Di sisi lain, Harkas menyebut salah satu program kerja ke depan. Yaitu memperjuangkan kesejahteraan para wartawan. Termasuk para kontributor televisi nasional yang hingga saat ini kondisinya masih memprihatinkan. Padahal, dalam menjalankan profesi sebagai jurnalis, harus menghadapi sejumlah risiko, bahkan kerap mendapat intimidasi.
“Insya Allah usai kegiatan ini kami akan langsing bekerja terutama memproteksi jurnalis agar terjamin kesejahteraan jurnalis. Termasuk untuk BPJS Ketenagakerjaan dan lainnya,” ungkap Harkas dengan tegas.
Senada disampaikan Ketua SMSI NTB, HM Syukur. Ia mengatakan, media massa, khususnya perusahaan media online, jangan semata-mata bergantung dari dana pemerintah.
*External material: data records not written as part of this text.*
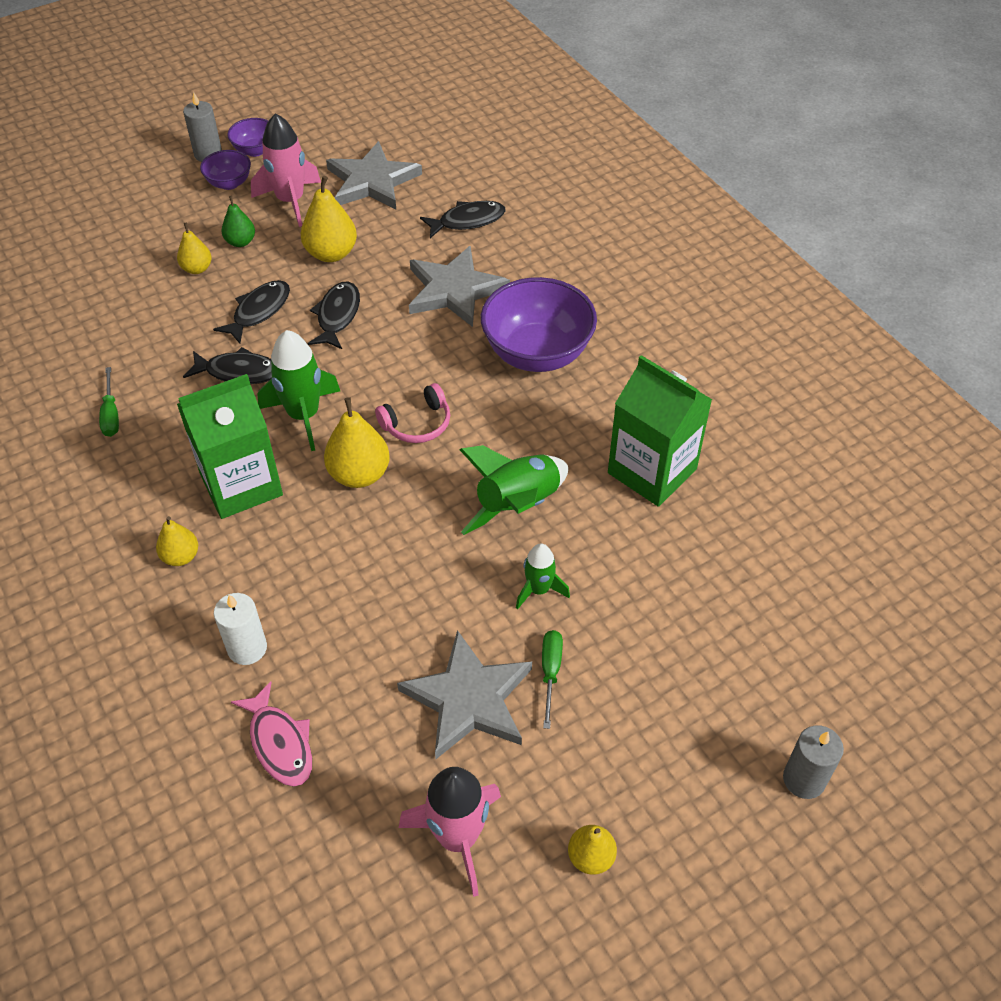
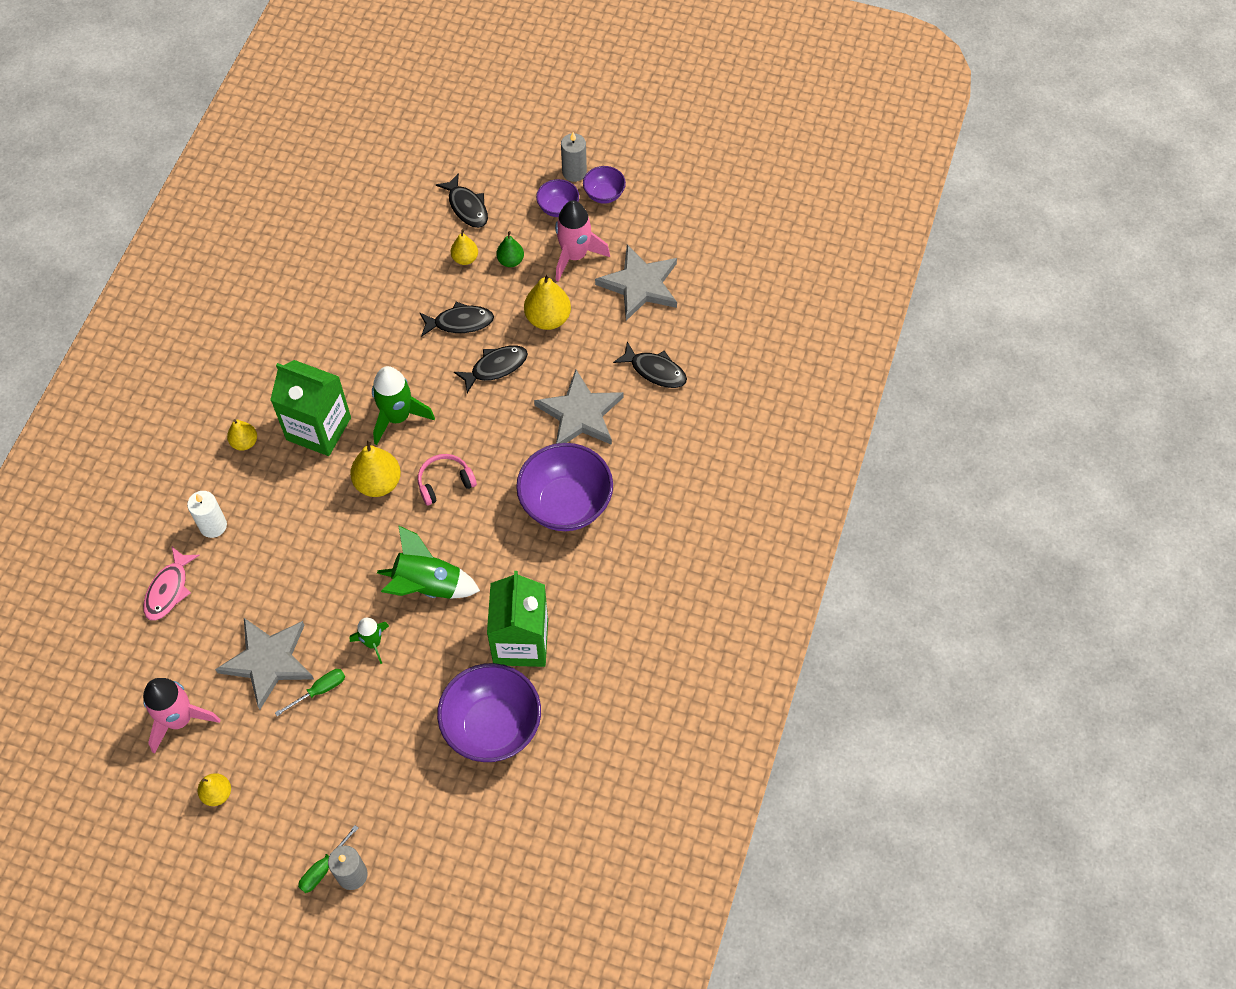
camera: 50 degrees right, 10 degrees up
green screwdriver [99,367,119,437] -> green screwdriver moved to [298,825,358,893]
black fish [183,347,272,384] -> black fish moved to [436,173,488,228]
pink headphones [375,383,450,443] -> pink headphones turned 135 degrees clockwise [418,454,477,505]
none -> purple bowl [437,663,541,762]

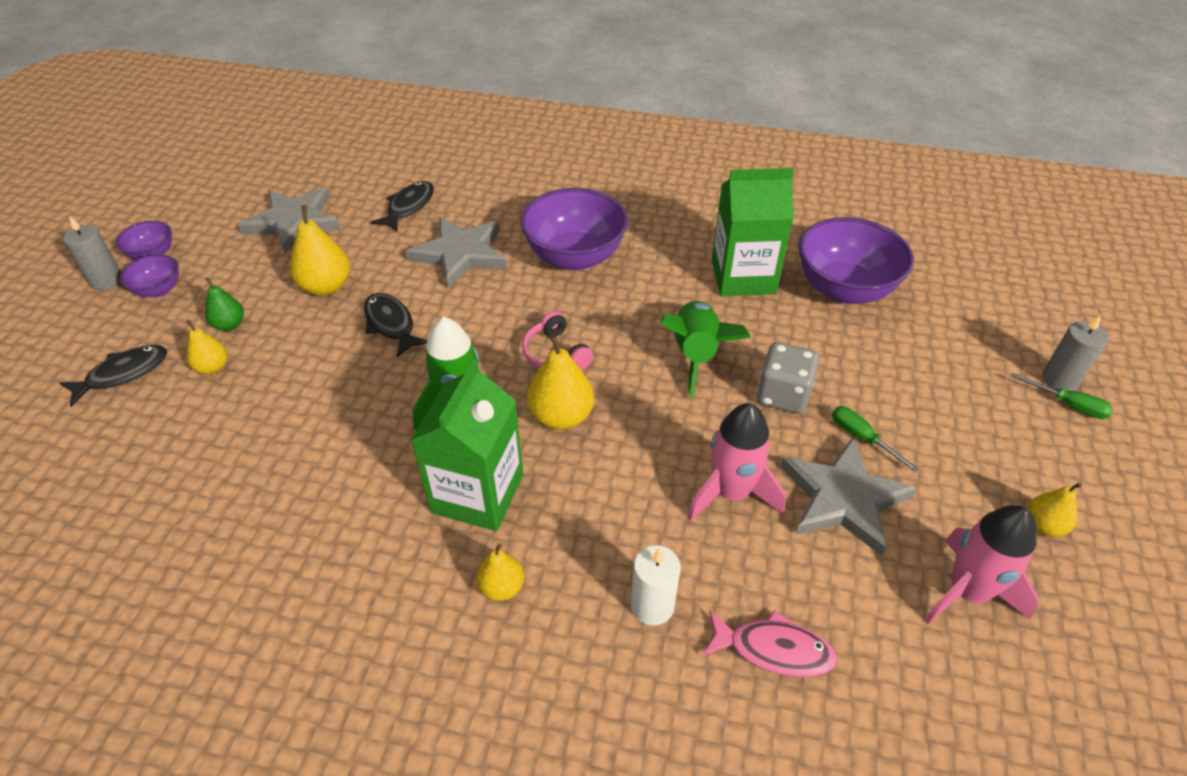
camera: 95 degrees left, 15 degrees down
green rocket [350,618,389,664] -> grey dice [757,342,819,414]
black fish [419,302,494,337] -> none
pink rocket [555,200,610,281] -> pink rocket moved to [687,403,786,521]

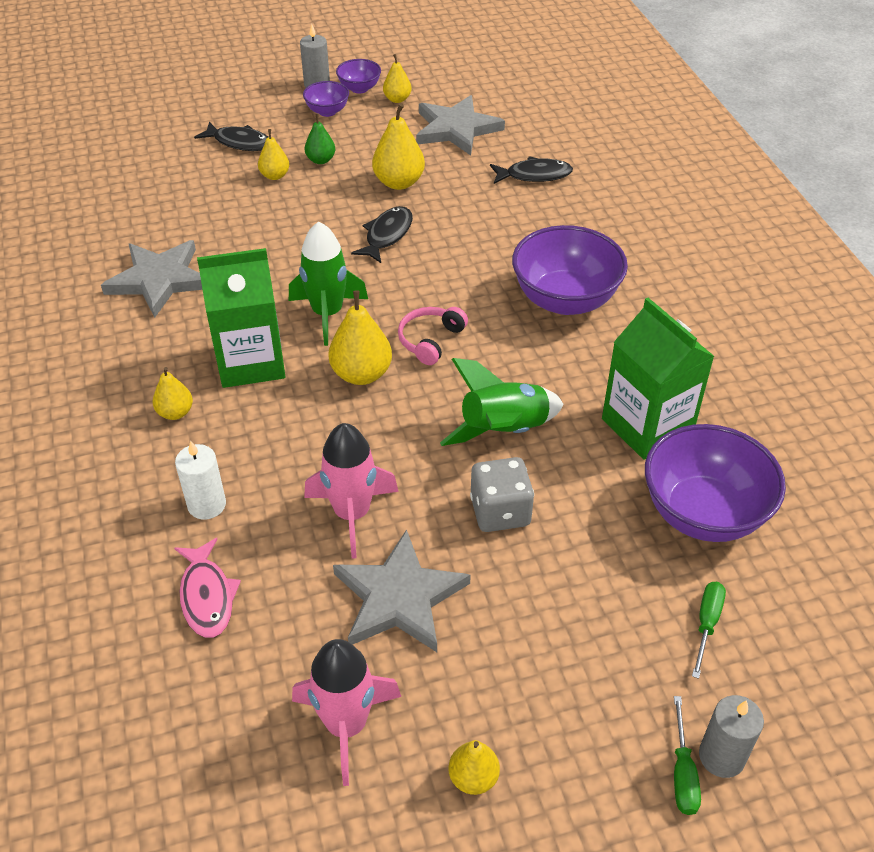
camera: 60 degrees right, 0 degrees up
grey star [405,217,507,289] -> grey star moved to [101,240,203,317]
green screwdriver [832,406,919,472] -> green screwdriver moved to [692,582,726,679]
none -> yellow pear [383,54,412,103]

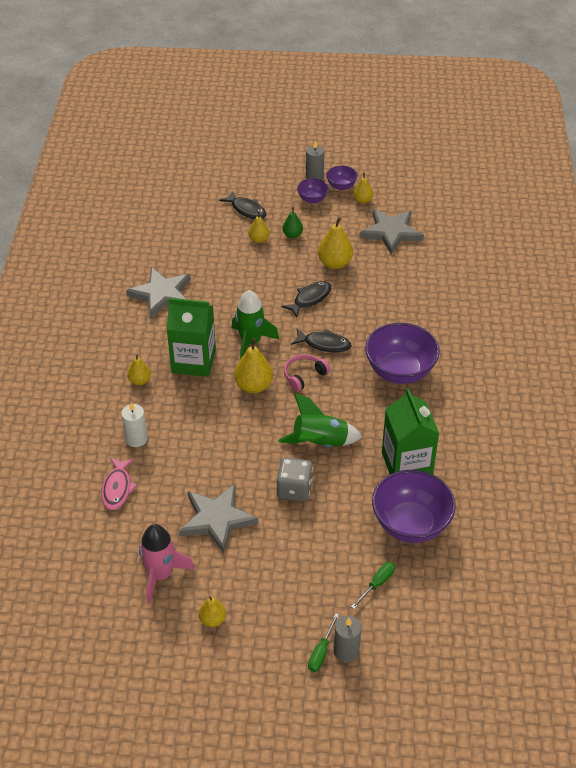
camera: 20 degrees right, 0 degrees up
pink rocket [304,423,399,559] -> none
black fish [490,156,573,184] -> black fish moved to [291,329,352,353]

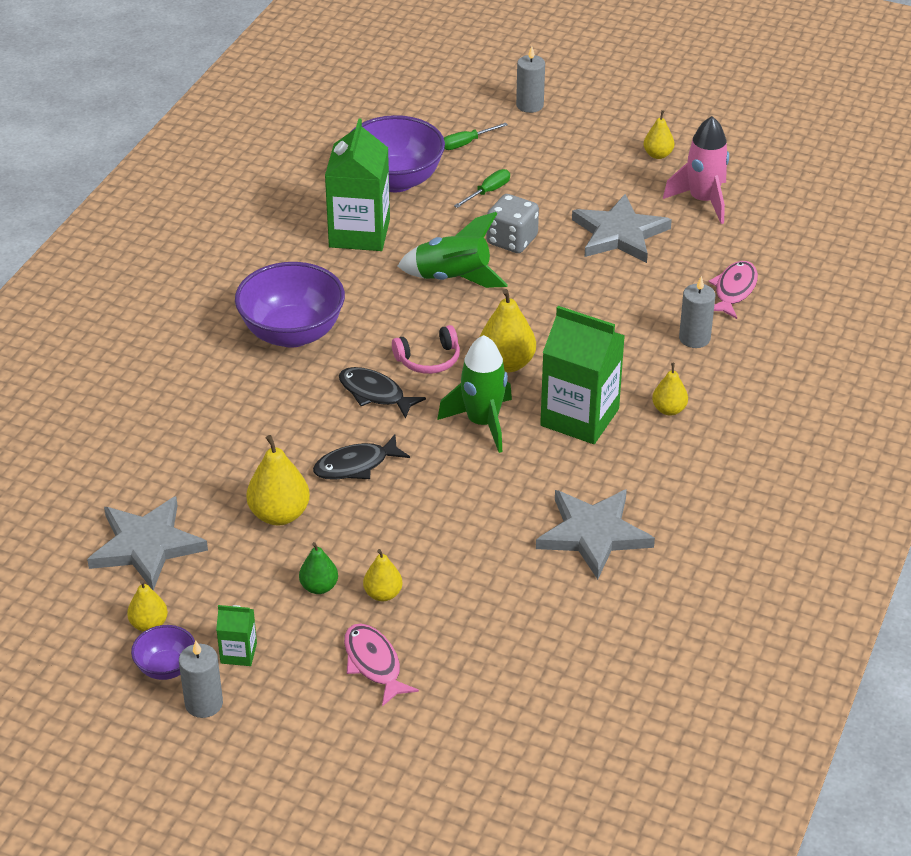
camera: 160 degrees left, 5 degrees down
white candle [121,402,148,447] -> grey candle [679,276,715,348]
black fish [219,191,266,219] -> pink fish [344,623,419,706]
purple bowl [297,178,329,203] -> green carton [216,605,257,666]
green screwdriver [308,613,339,672] -> green screwdriver moved to [454,169,510,208]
Di era kemajuan teknologi, media massa harus lebih kreatif dan inovatif. Salah satunya dengan memanfaatkan aplikasi YouTube dalam pemberitaan.
Selain kesejahteraan, Wakil Ketua Persatuan Wartawan Indonesia (PWI) NTB itu juga menyinggung soal menjamurnya media online di NTB bahkan Indonesia pada umumnya. Sehingga dia meminta agar seluruh anggota GJI meningkatkan kompetensi. Salah satunya caranya mengikuti Uji Kompetensi Wartawan (UKW).
UKW itu ada tiga tingkatan. Muda, Madya dan tingkatan wartawan Utama. “Kebetulan saya sudah lulus sebagai penguji kompetensi wartawan. Semua anggota GJI akan diikutsertakan dalam UKW nantinya,” ungkapnya.
“GJI dan organisasi pers lainnya juga harus rajin mengadakan pelatihan kejurnalistikan. Karena sekarang banyak wartawan yang turun ke liputan tanpa dibekali pemahaman tentang jurnalis,” pesannya.